Pentagon CIO Memo Ordering 180-Day Removal of Anthropic from Critical Systems
Internal Pentagon CIO memo orders 180-day removal of all Anthropic AI from nuclear weapons, missile defense, and cyber warfare systems — obtained by CBS News on March 10.
The Memo
On March 10, 2026, CBS News obtained an internal memorandum signed by Pentagon Chief Information Officer Kirsten Davies ordering the removal of all Anthropic AI systems from three categories of critical military infrastructure: nuclear command and control, missile defense networks, and cyber warfare operations. The memo establishes a 180-day timeline for complete removal and transition to alternative AI providers.
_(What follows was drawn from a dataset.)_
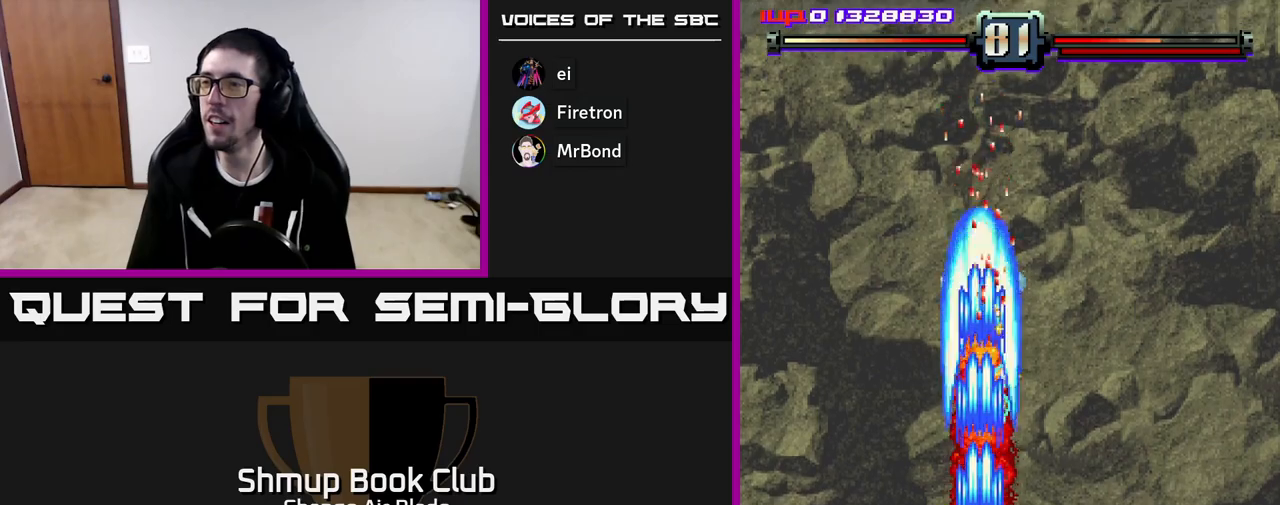
{"buttons": ["A"], "left_stick": "center", "right_stick": "center", "events": [[183, "DPAD_DOWN", "up"], [300, "DPAD_DOWN", "down"], [450, "DPAD_DOWN", "up"]]}
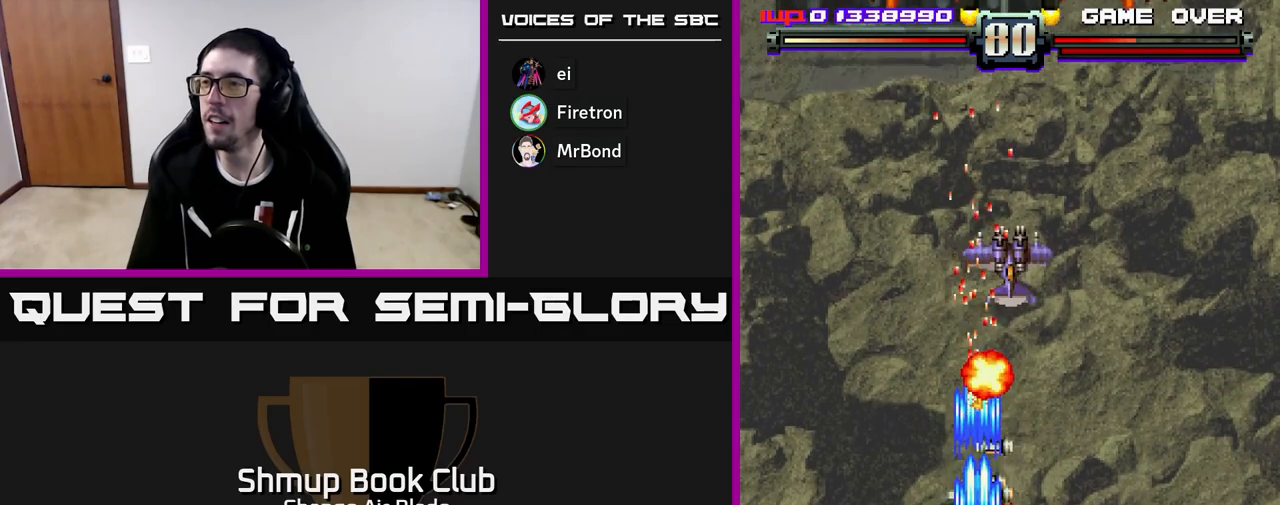
{"buttons": ["A", "DPAD_DOWN", "DPAD_RIGHT"], "left_stick": "center", "right_stick": "center", "events": [[17, "DPAD_UP", "down"], [33, "DPAD_RIGHT", "down"], [200, "DPAD_UP", "up"], [250, "DPAD_RIGHT", "up"], [367, "DPAD_DOWN", "down"], [433, "DPAD_DOWN", "up"], [483, "DPAD_DOWN", "down"], [500, "DPAD_RIGHT", "down"]]}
The memo acknowledges that Anthropic’s Claude models are currently embedded in “multiple mission-critical analytical and decision-support systems” across these domains and that removal “will require significant engineering effort and temporary capability degradation.” It directs program managers to identify replacement AI systems and begin transition planning within 30 days, with full removal completed by approximately September 2026.
Operational Implications
The memo reveals the extent of Anthropic’s integration into Pentagon systems that was not previously public. References to “nuclear command and control” and “missile defense” applications indicate Claude was being used in systems adjacent to or supporting nuclear deterrence operations — precisely the category of military AI deployment that Anthropic’s published responsible scaling policy addresses with the most restrictive safeguards.
The 180-day timeline itself signals the depth of integration. A system that could be removed in days or weeks would not require six months of transition planning. The memo’s own language about “temporary capability degradation” is an implicit admission that no current alternative provides equivalent capability for these specific applications.
The CBS News Reporting
CBS News reported that the memo was provided by a Pentagon official who described it as “the operational consequence of a political decision” and expressed concern that “we are being told to rip out systems that work and replace them with systems that don’t exist yet, on a timeline driven by a Truth Social post, not an engineering assessment.” The Pentagon did not dispute the memo’s authenticity but declined to comment on its contents, citing classification concerns regarding the specific systems referenced.